Institution data cleansing and name resolution
We use Microsoft Academic Graph for cleaning institution names and aliases.
The result of the process described below are stored in
inst_fullname.csv (containing names, urls and wikipedia urls), and
inst_alias.csv (containing mappings of multiple surfaces strings to a single institution as described in item 1 below).
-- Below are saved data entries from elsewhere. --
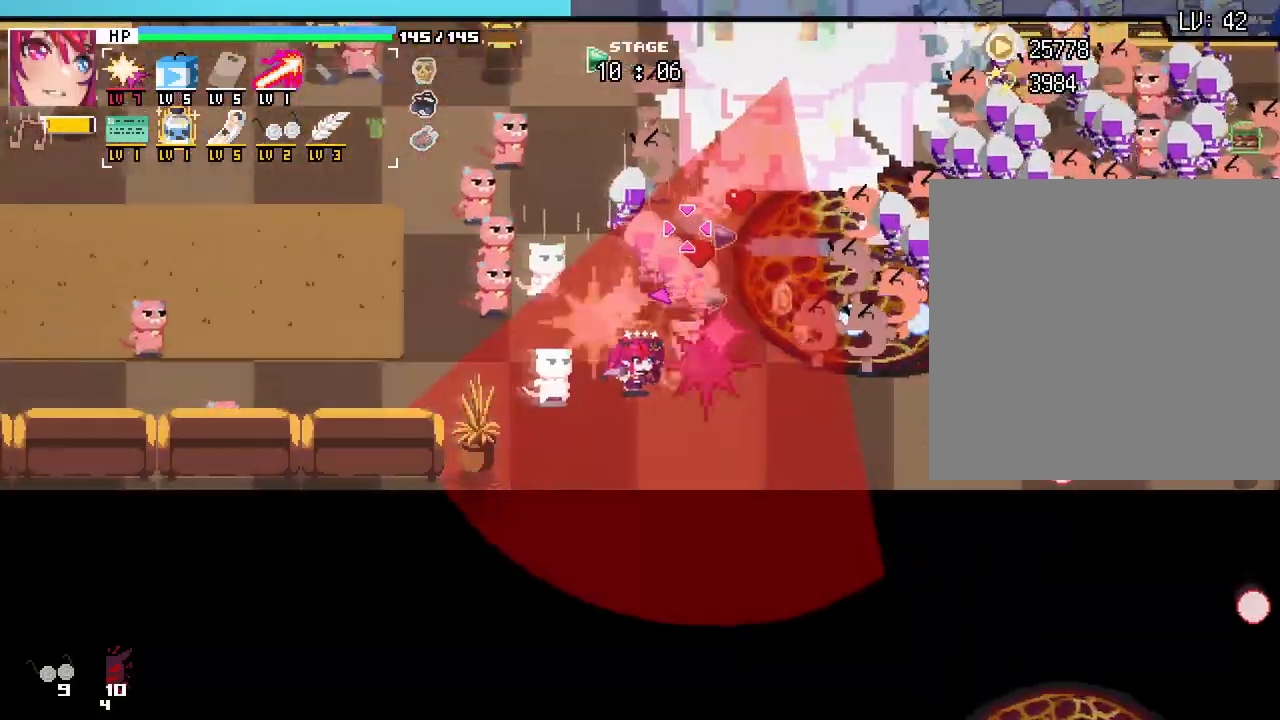
{"keys": ["a", "w"], "mouse": [], "events": [[217, "w", "down"]]}
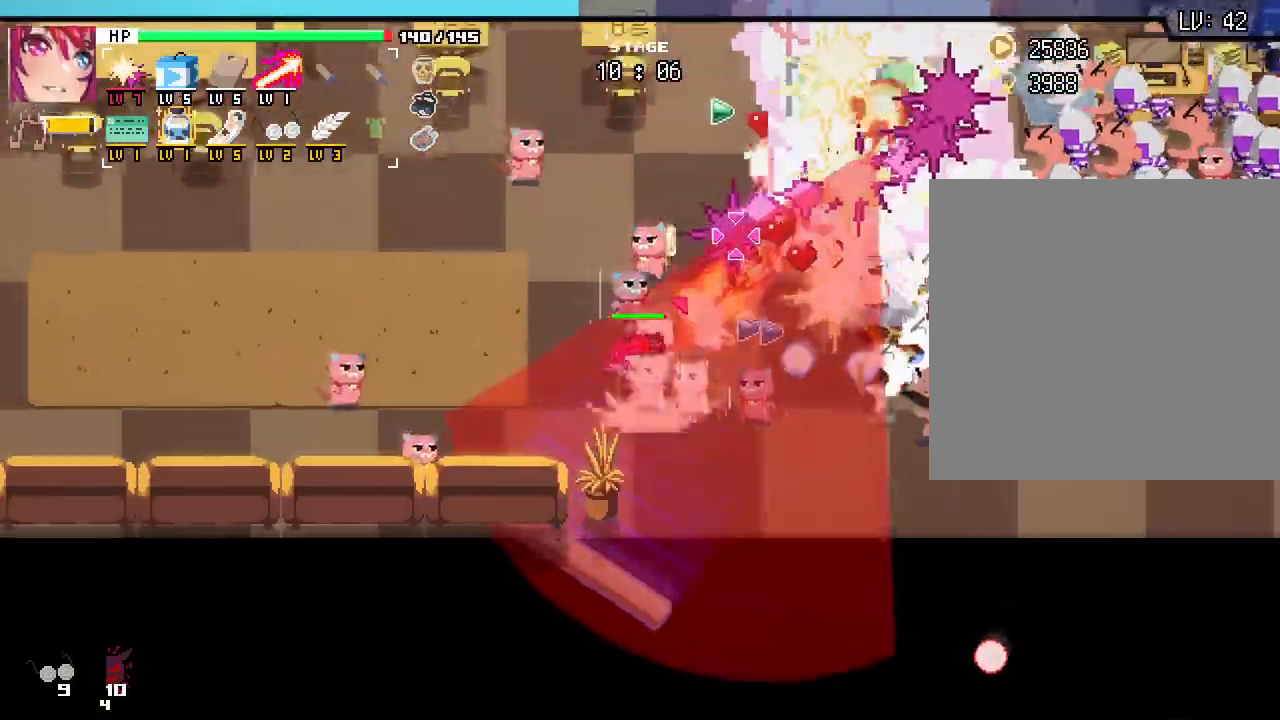
{"keys": ["a", "w"], "mouse": []}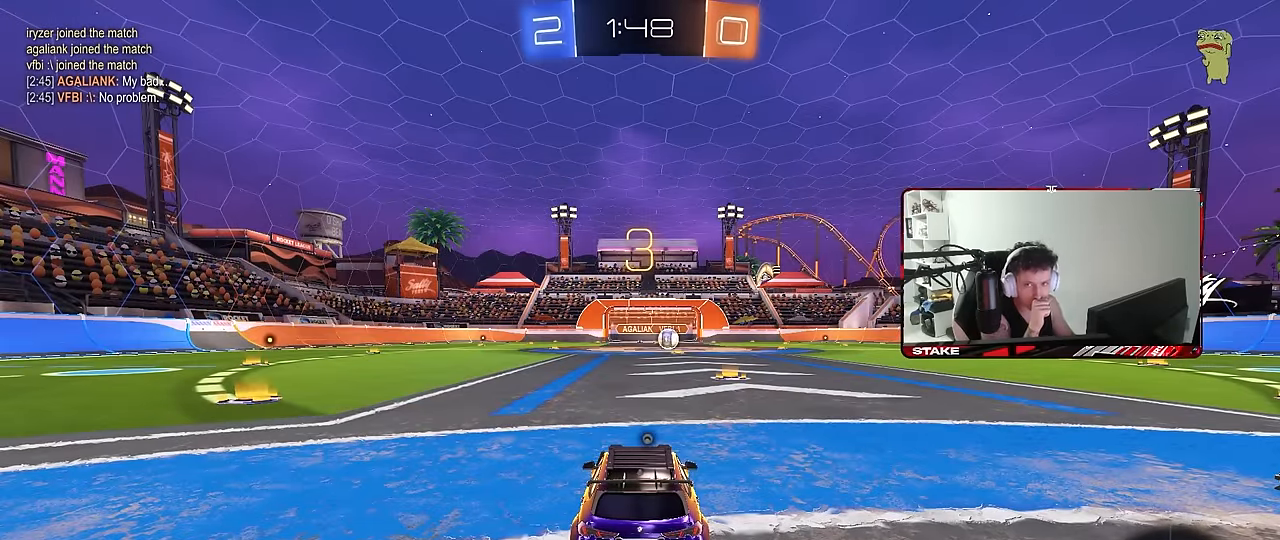
Gameplay with keyboard and mouse; each line is a JSON object with the keys and mouse buttons held at the frame after it. "events" lists presses ("down") and releases ("up") of "1", "2", "3", "4", "5", "a", "alt", "c", "caps_lock", "ctrl", "d", "e", "f", "g", "q", "r", "s", "shift", "space", "t", "tab", "v", "w", "x", "z", "mouse_left", "mouse_wheel" and "mouse_right" between this image and that frame as [ms after this image, input, new state], when the widget could be followed in between. "mouse_left", "mouse_wheel", "mouse_right" = the "left", "wheel", "right" buttons of the "mouse" list. No other keys are recorded. "wheel" means that the mouse wheel is clicked or scrolled. Mouse movement is not recorded.
{"keys": ["z"], "mouse": [], "events": [[467, "z", "down"]]}
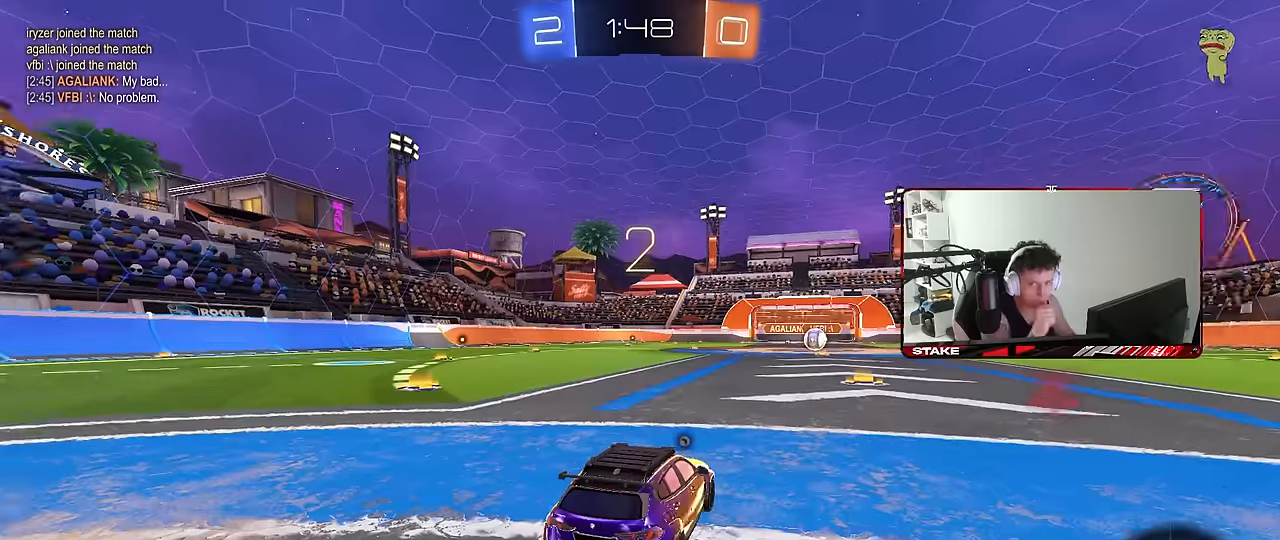
{"keys": ["tab"], "mouse": ["wheel"], "events": [[17, "x", "down"], [67, "z", "up"], [117, "x", "up"], [300, "tab", "down"], [434, "mouse_wheel", "down"]]}
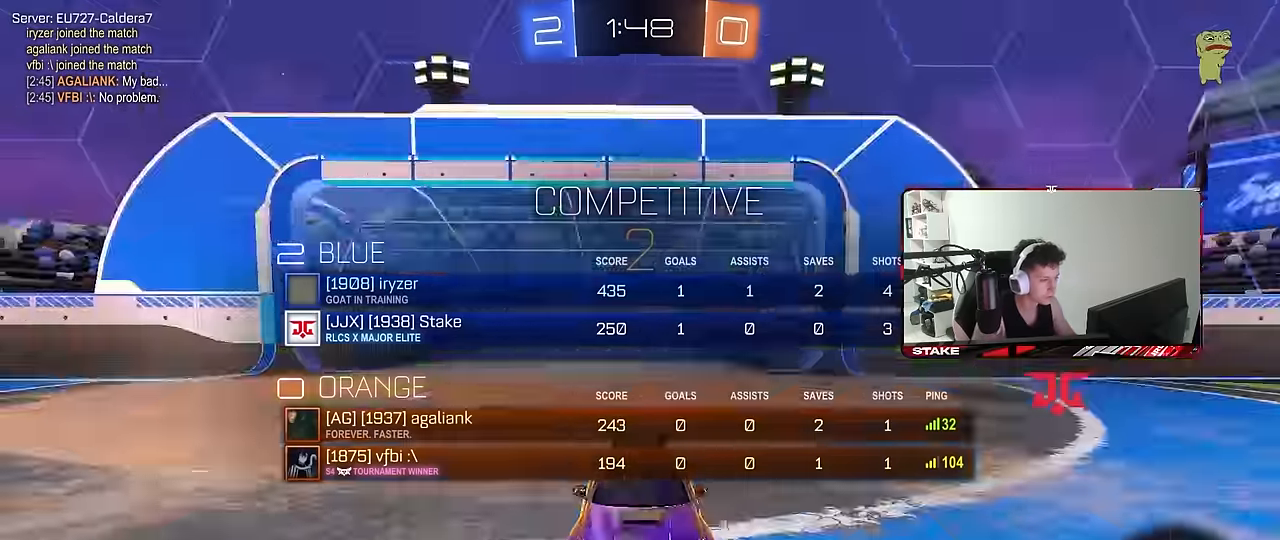
{"keys": ["w"], "mouse": ["left"], "events": [[134, "mouse_wheel", "up"], [167, "w", "down"], [317, "tab", "up"], [367, "mouse_left", "down"]]}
e.g. (Searching name for a key)
aalto university --> aalto university aalto university school of business --> aalto university aalto university school of electrical engineering --> aalto university aalto university school of science --> aalto university
We found 6729 keys from 6998 institution names
|name == key (primary name)||6646|
|name != key (alias name)||321|
- Unregistered aliases (Updated 14/May/2018):
- ['american university school of public affairs', 'university of ottawa faculty of medicine', 'dalhousie university faculty of engineering', 'international relief and development inc', 'faculty of civil engineering university of osijek', 'bren school of environmental science management', 'department of english university of dhaka', 'lally school of management technology', 'macquarie university faculty of human sciences', 'department of systems biology', 'faculty of humanities', 'booth school of business', 'nust school of civil and environmental engineering', 'school of industrial technology', 'faculty of architecture university of zagreb', 'asu school of sustainability', 'center for computational biology', 'burlington coat factory', 'university of łodź', 'center for bioinformatics and computational biology', 'e claiborne robins school of business', 'faculty of information technology university džemal bijedic of mostar', 'department of business management university of calcutta', 'jonkoping university foundation', 'suny poly college of nanoscale science and engineering', 'birmingham city university faculty of health', 'school of international affairs', 'farmer school of business', 'institute for computational engineering and sciences', 'faculty of law university of colombo', 'monash university faculty of medicine nursing and health sciences']
Common Error Types
- Different key values for aliases
at t --> at t at t labs --> at t labs auburn university --> auburn university auburn university at montgomery --> auburn university at montgomery
current solution: rely on MAG result as it is.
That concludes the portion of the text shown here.